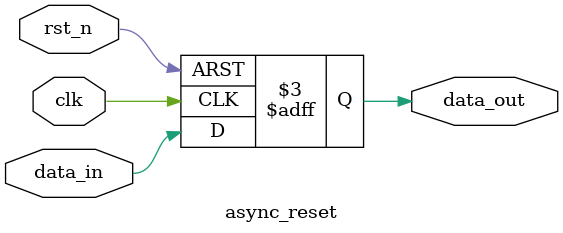
<source format=v>
`timescale 1ns / 1ps

module async_reset(
      input clk,
      input rst_n,
      input data_in,
      output reg data_out
    ); 
      
      always @ (posedge clk or negedge rst_n)
           if (!rst_n)
                 data_out <= 1'b0;
           else
                 data_out <= data_in;

endmodule

</source>
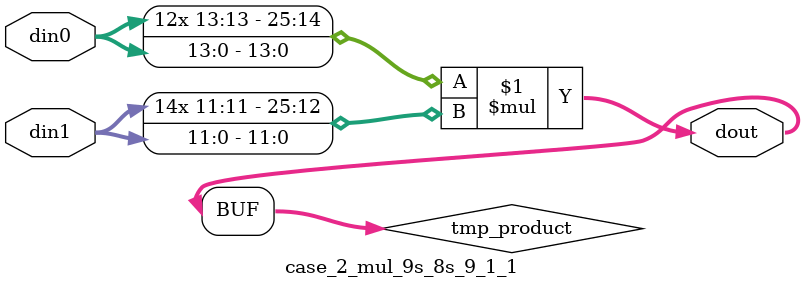
<source format=v>

`timescale 1 ns / 1 ps

 module case_2_mul_9s_8s_9_1_1(din0, din1, dout);
parameter ID = 1;
parameter NUM_STAGE = 0;
parameter din0_WIDTH = 14;
parameter din1_WIDTH = 12;
parameter dout_WIDTH = 26;

input [din0_WIDTH - 1 : 0] din0; 
input [din1_WIDTH - 1 : 0] din1; 
output [dout_WIDTH - 1 : 0] dout;

wire signed [dout_WIDTH - 1 : 0] tmp_product;



























assign tmp_product = $signed(din0) * $signed(din1);








assign dout = tmp_product;





















endmodule

</source>
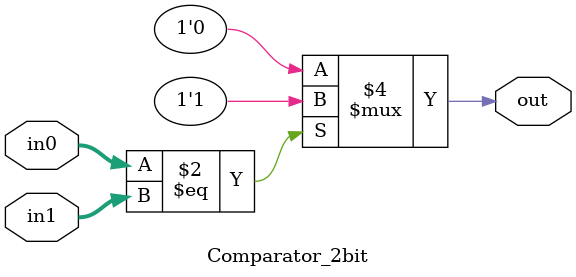
<source format=sv>
`timescale 1ns / 1ps


module Comparator_2bit(output logic out,
                        input [1:0] in0, in1
                    );
always_comb begin
    if(in0 == in1)
        out = 1'b1;
    else
        out = 1'b0;
end                    

endmodule

</source>
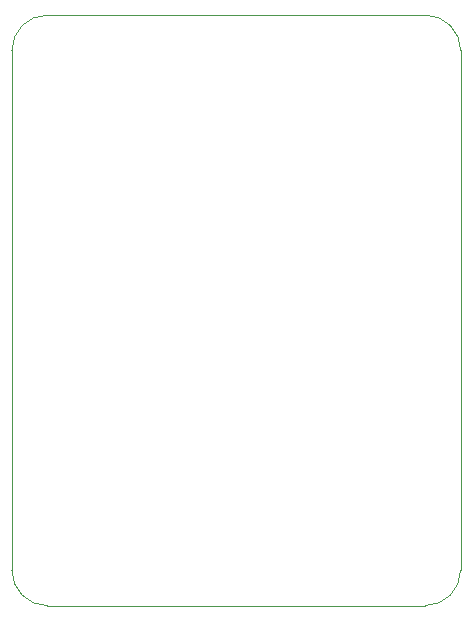
<source format=gko>
%FSLAX46Y46*%
G04 Gerber Fmt 4.6, Leading zero omitted, Abs format (unit mm)*
G04 Created by KiCad (PCBNEW (2014-10-22 BZR 5214)-product) date Sun 11 Oct 2015 07:22:09 PM EDT*
%MOMM*%
G01*
G04 APERTURE LIST*
%ADD10C,0.200000*%
%ADD11C,0.100000*%
G04 APERTURE END LIST*
D10*
D11*
X151000000Y-147000000D02*
G75*
G03X154000000Y-150000000I3000000J0D01*
G01*
X186000000Y-150000000D02*
G75*
G03X189000000Y-147000000I0J3000000D01*
G01*
X189000000Y-103000000D02*
G75*
G03X186000000Y-100000000I-3000000J0D01*
G01*
X154000000Y-100000000D02*
G75*
G03X151000000Y-103000000I0J-3000000D01*
G01*
X151000000Y-103000000D02*
X151000000Y-147000000D01*
X186000000Y-100000000D02*
X154000000Y-100000000D01*
X189000000Y-147000000D02*
X189000000Y-103000000D01*
X154000000Y-150000000D02*
X186000000Y-150000000D01*
M02*

</source>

┄┄┄┄┄┄

Bring together all lines of the entries above in which the string "input" occurs.

> **Exercise result**
      input clk,
      input rst_n,
      input data_in,
input [din0_WIDTH - 1 : 0] din0; 
input [din1_WIDTH - 1 : 0] din1; 
                        input [1:0] in0, in1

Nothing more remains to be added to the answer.